October 9, 2020

The Holy Ointment – Part 1
Exodus 30:22-33
There was nothing like it in this world. I was prepared from a special formula revealed to Moses by divine inspiration of the Holy Spirit. We are told how it was profound- five hundred shekels of this, two hundred fifty shekels of that, a little of this and some of that, no more, no less. The ingredients, spices drawn from here and there, were rare and costly and were mixed with a lavish hand.
The shekel used for weighing these costly spices, worth a kings ransom, was the shekel of the sanctuary. Among the Jews the ephah was used for dry measure, the cubit was used for lineal measure, the hin was used for liquid measure, and the shekel was used for measuring weight.
The shekel of the sanctuary, the sacred shekel, was heavier than the ordinary shekel.
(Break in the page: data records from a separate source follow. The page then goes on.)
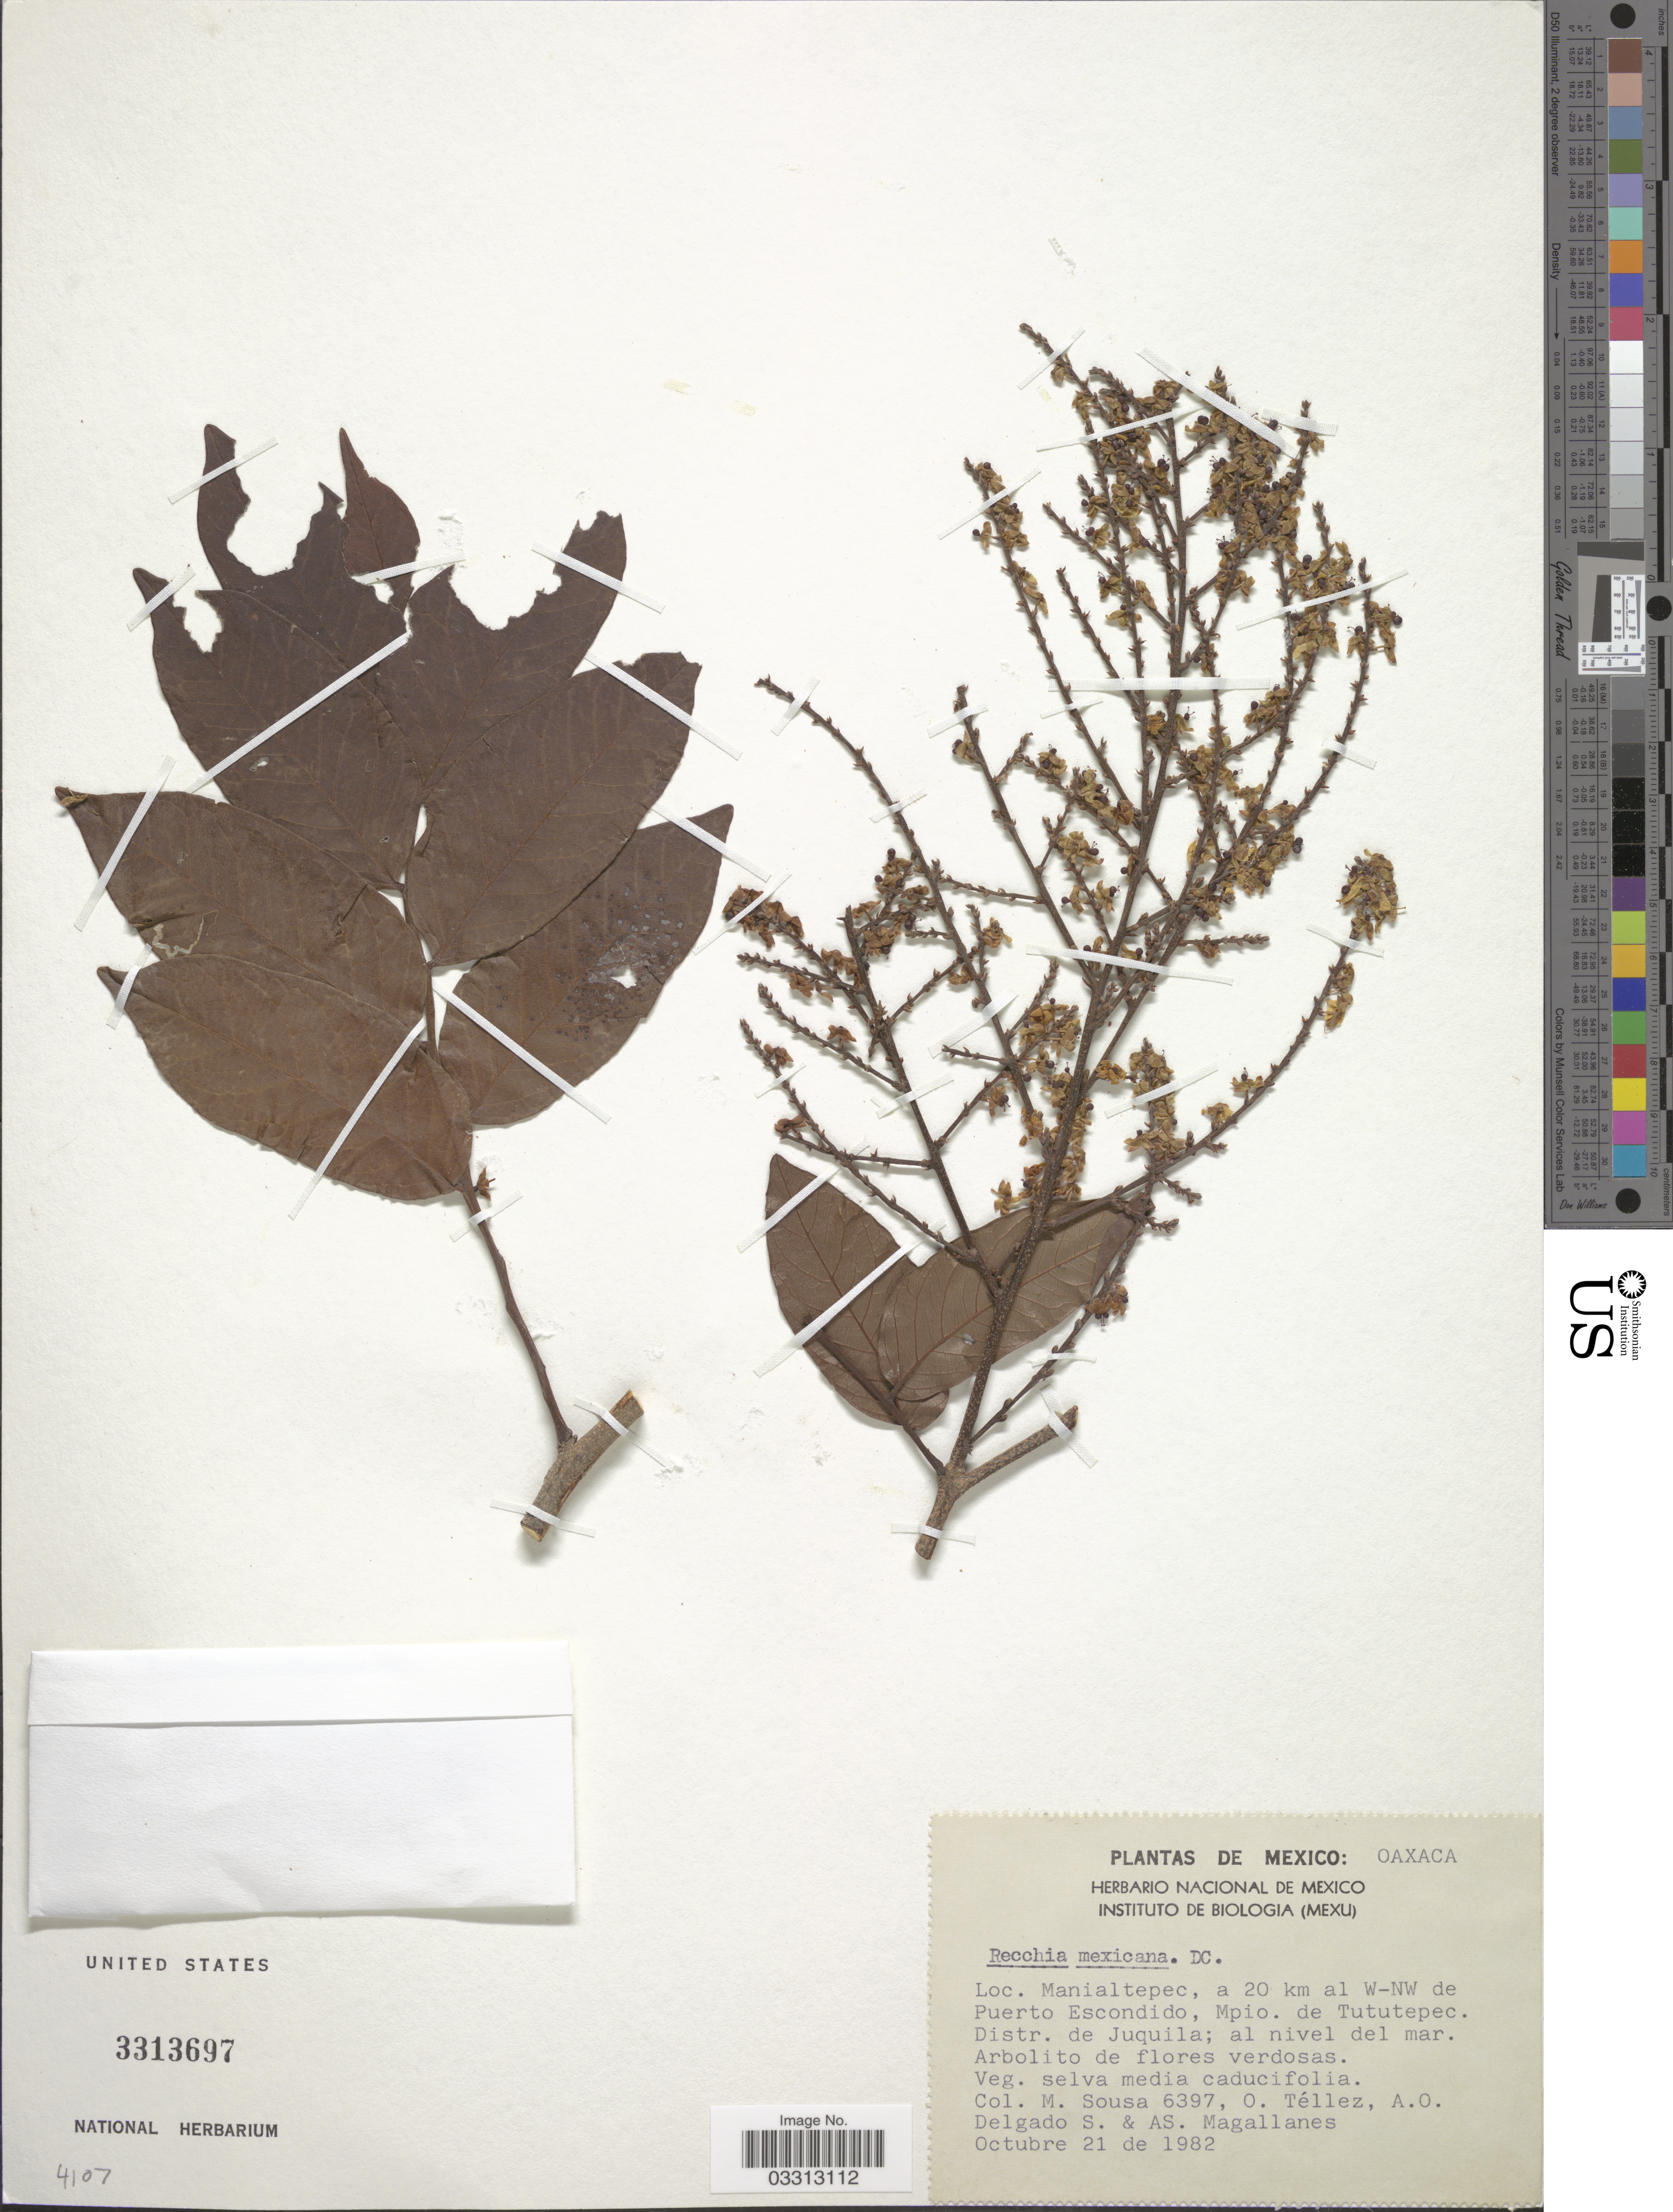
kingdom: Plantae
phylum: Tracheophyta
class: Magnoliopsida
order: Fabales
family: Surianaceae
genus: Recchia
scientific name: Recchia mexicana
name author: Moc. & Sessé ex DC.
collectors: M. Sousa, O. Tellez, A. Delgado S. & A. Magallanes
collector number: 6397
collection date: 1982-10-21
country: Mexico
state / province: Oaxaca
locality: Manialtepec, a 20 km al W-NW de Puerto Escondido, Mpio. de Tututepec. Distr. de Juquila.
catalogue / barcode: US 3313697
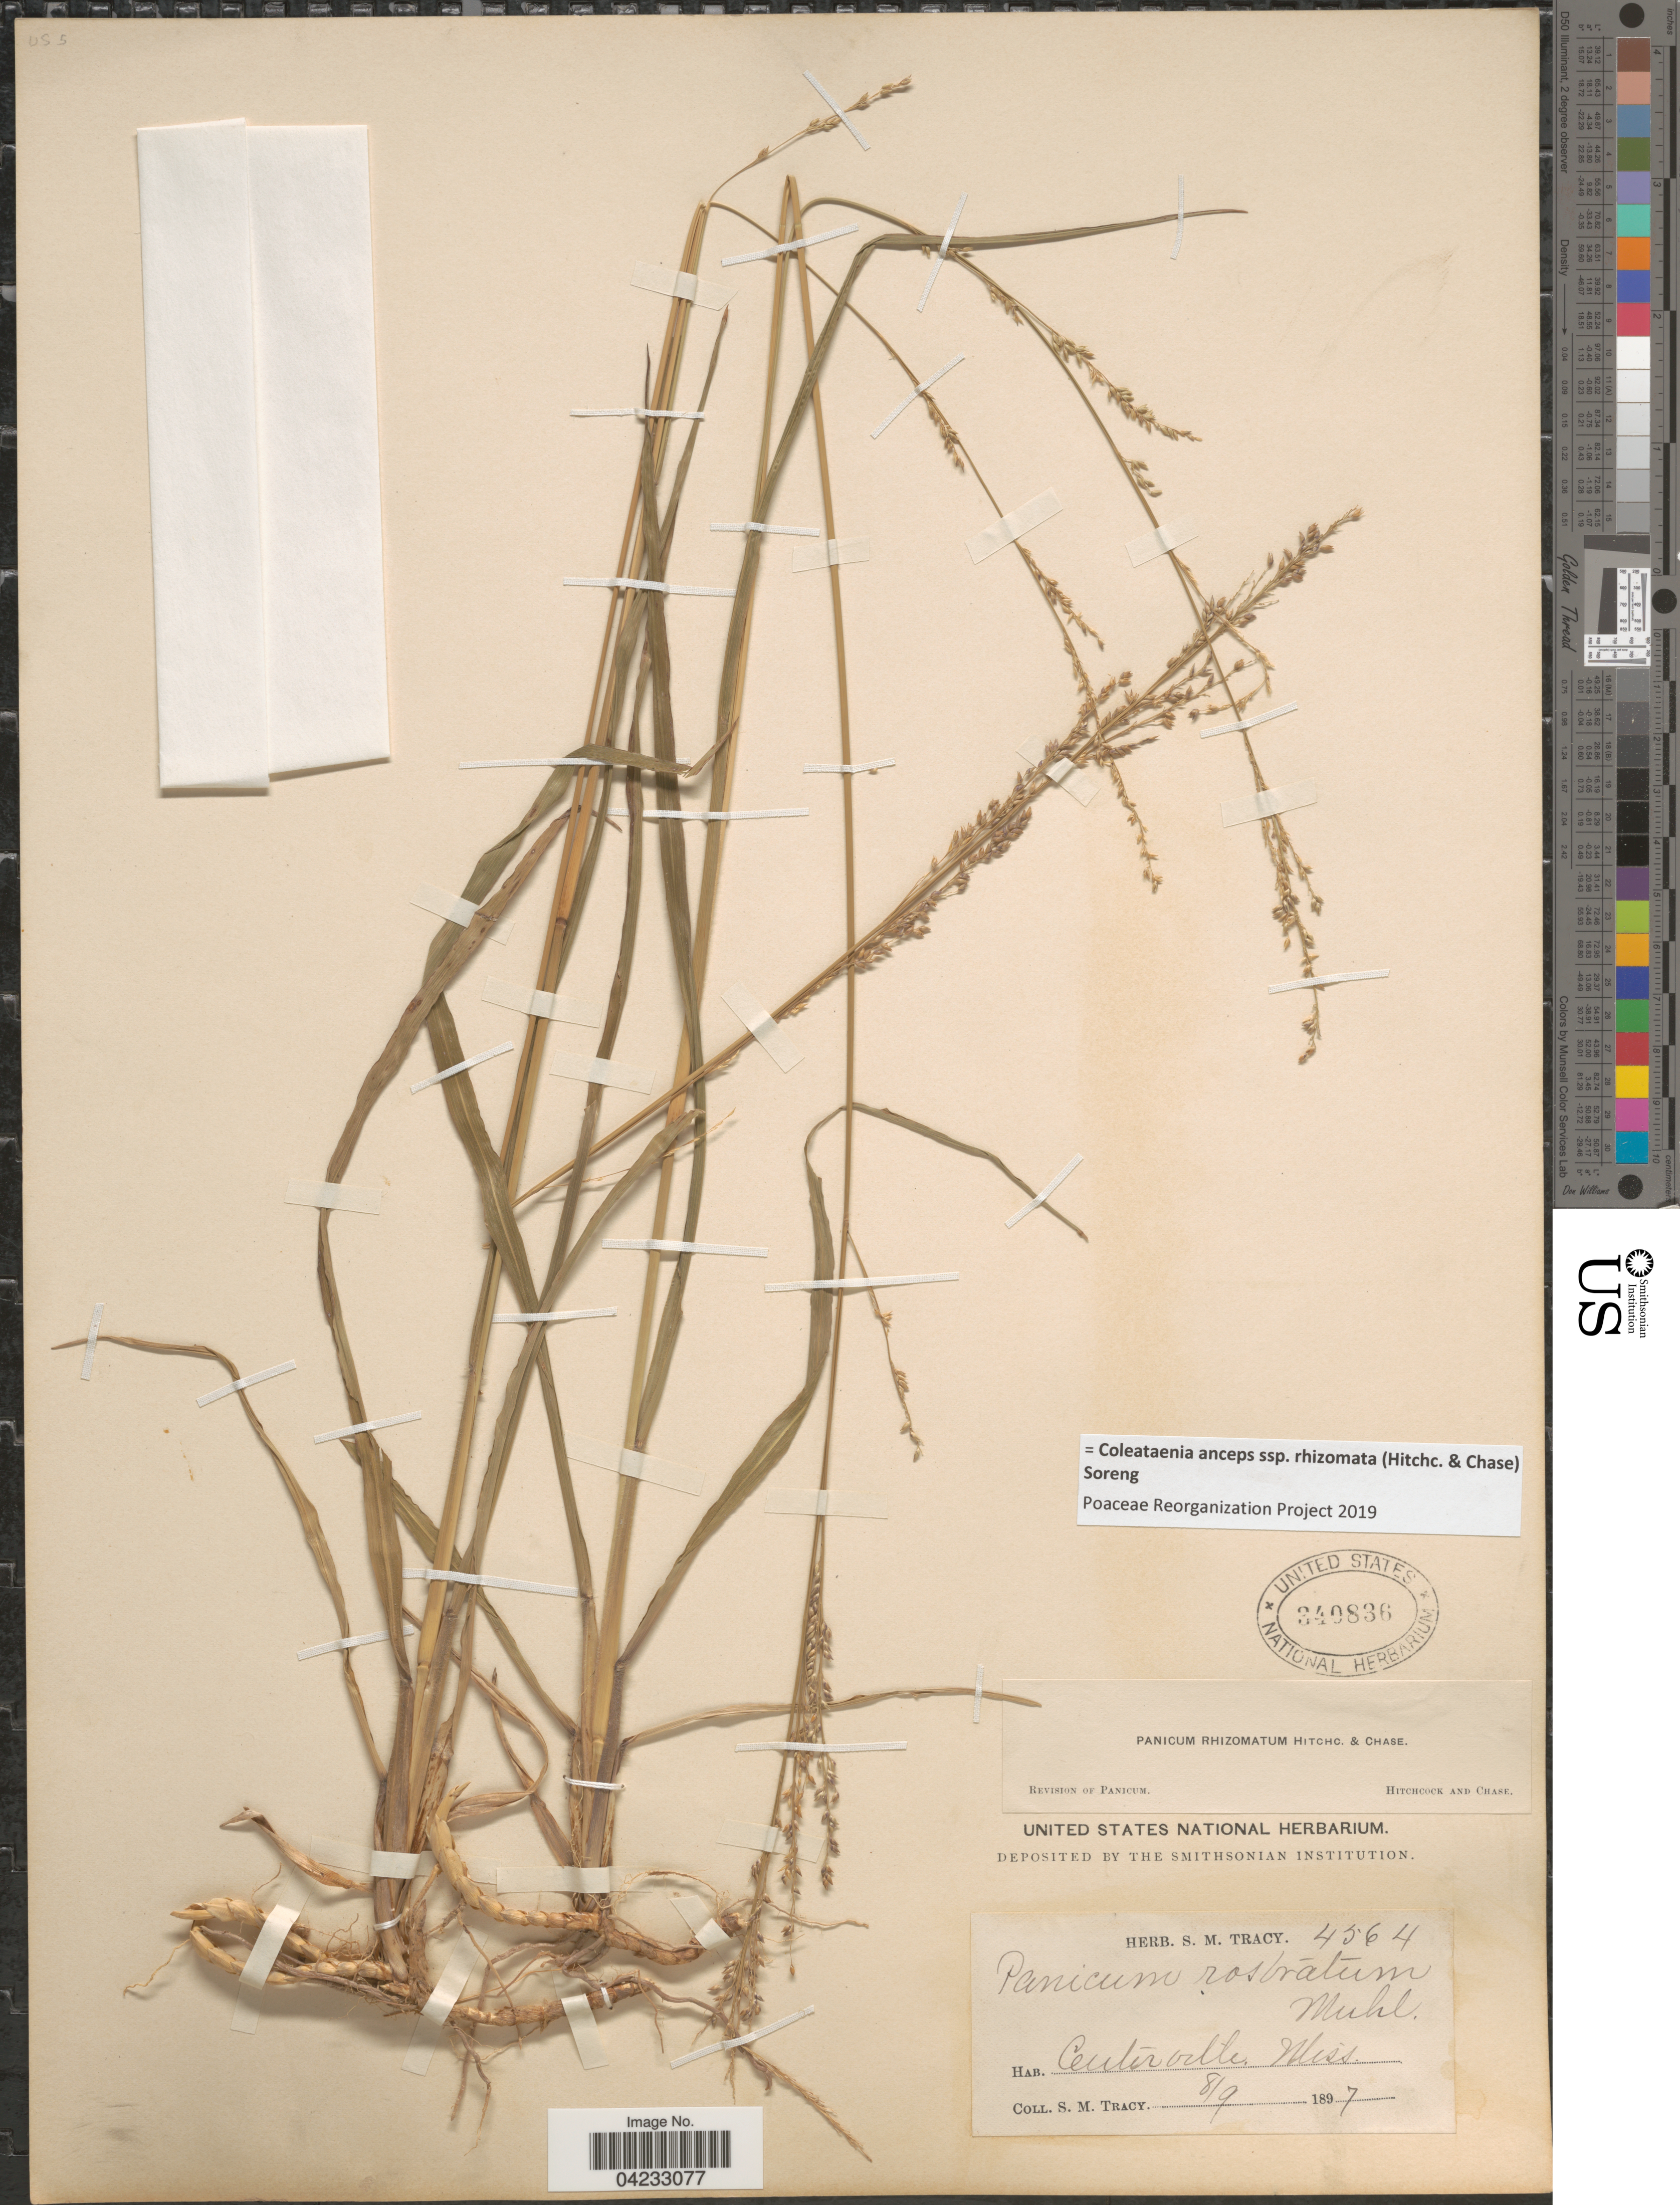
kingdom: Plantae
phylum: Tracheophyta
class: Liliopsida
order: Poales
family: Poaceae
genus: Coleataenia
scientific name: Coleataenia anceps subsp. rhizomata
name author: (Hitchc. & Chase) Soreng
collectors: S. M. Tracy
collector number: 4564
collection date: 1897-08-09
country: United States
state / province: Mississippi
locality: Centerville.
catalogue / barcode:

God expects more from us, when he weighs us, than we expect of ourselves. In ourselves we are all like poor, lost Belshazzar— weighed in the balances and found wanting (Dan. 5). We can persuade ourselves that we have performed in a satisfactory way, but our scales are inaccurate. So much of our performance is made up of personal ambition, pride, love of position, love of praise, and such like things. God sifts all that out when He weighs us.
It was by the high and unerring standard, the shekel of the sanctuary, that God weighed Christ. “I am well pleased,” He said (Matt. 3:17). We can be sure God used no lightweight measure in passing verdict on Him.
Five hundred shekels. Think of it! Half a shekel was the ransom price for an Israelite under the Law (Exod. 30:11—16), When numbered, each man had to bring half a silver shekel—the price of his redemption. A full shekel tells us that the ransom has not only been paid, but fully and adequately paid. Five hundred shekels implies a measure of redemption only God can comprehend. Five hundred plus two hundred fifty plus two hundred fifty plus another five hundred tells of a redemption beyond all human thought.
We are told why it was provided: to anoint the tabernacle, and the ark, and the table, and the candlestick, and the altar of incense, and the altar of burnt offering, and the laver (Exod. 30:26—28). In the outer court, where grace was shown; in the Holy Place, where God was served; in the Holiest of all, where glory was seen; all was made fragrant by the anointing. God wants the fragrance of Christ to be everywhere—everywhere! Aaron his sons were to be anointed and also prophets and kings. All who serve the Lord must carry with them the fragrance of Christ, whose very name “is as Ointment poured forth” (Song 1:3).
Finally, we are told how it was protected. It was not to be copied. “Whosoever compoundeth any like it, or whosoever putteth any of it upon a stranger, shall even be cut off from his people” (Exod. 30:33). Christ did not come so that we might imitate Him, but so that we may be indwelt by Him. He who gave His life for us now gives His life to us so that everywhere we go we might carry with us His fragrance. May we do just that!
100 Devotions for Leaders – 2008 by John Phillips – Published by Regal Publications Grand Rapids, Michigan
Pastor Lee’s Thoughts: Christ came to give us an abundant life, and He expects that is exactly what we are to have in our lives. When you think about the sacrifice that was given for our freedom in Christ, and the cost associated with that sacrifice, it should motivate to live a life that honors and pleases Him, and that is always full of His Spirit. We must have the fragrance of Christ at all times in our lives that we may radiate His love and His life to others!